= Masters of Cinema =

Line of DVD and Blu-ray releases published through Eureka Entertainment

Masters of Cinema is a line of DVD and Blu-ray releases published through Eureka Entertainment. Because of the uniformly branded and spine-numbered packaging and the standard inclusion of booklets and analysis by recurring film historians, the line is often perceived as the UK equivalent of The Criterion Collection.

== History ==
The line takes its name from a film website by the same name that was launched in 2001 and covered the work of well-regarded film directors such as Andrei Tarkovsky, Akira Kurosawa, Carl Theodor Dreyer and Yasujirō Ozu. In 2004, the website began coordinating with Eureka Entertainment to offer a line of DVDs that focused on renowned filmmakers and films considered to be the best of their type. In 2008, the organization was sold to Eureka Entertainment and became a wholly owned label of the company.

== Collaborations ==
In their effort to create definitive editions, the line complements their releases with a collection of new or available scholarly material such as interviews, documentaries, essays, and commentary tracks.
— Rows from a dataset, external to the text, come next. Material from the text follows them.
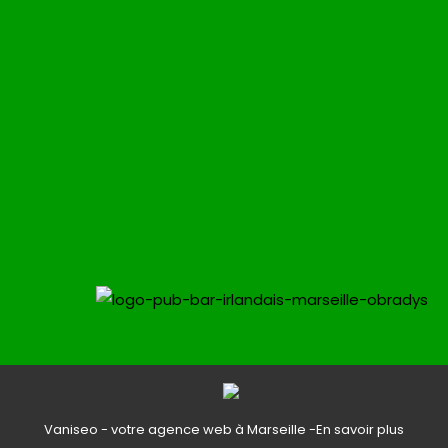
Vaniseo - votre agence web à Marseille -
En savoir plus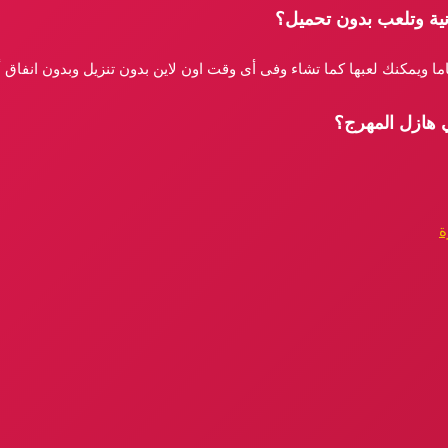
نية وتلعب بدون تحميل؟
اما ويمكنك لعبها كما تشاء وفى أى وقت اون لاين بدون تنزيل وبدون انفاق
ي هازل المهرج؟
ة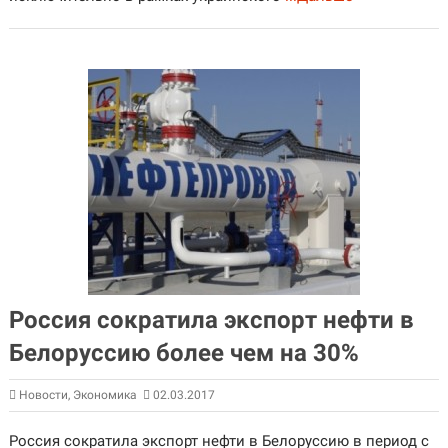
Россия сократила экспорт нефти в
Белоруссию более чем на 30%
Новости
,
Экономика
02.03.2017
Россия сократила экспорт нефти в Белоруссию в период с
Filmmakers such as Guillermo del Toro, Martin Scorsese, Peter Watkins and Claude Lanzmann, scholars such as Tony Rayns, David Bordwell and David Kalat and critics such as Kent Jones, Phillip Lopate, Adrian Martin and Jonathan Rosenbaum have all created exclusive content that was used for releases in the line.

== Releases ==
Masters of Cinema started releasing titles on DVD in 2004. In 2008, the company expanded the range to include Blu-ray and Dual Format releases. As of 2024, the company has released over 300 films under the line, including more than 160 films on Blu-ray.

== Reception ==
Releases under the line are often voted among the best home video releases, including in the best of the year lists by Sight and Sound. Little White Lies listed six releases from the line in their top twenty releases of 2015, and four in 2016.

The Guardian chose their release of Silent Running as the best reissue of that year.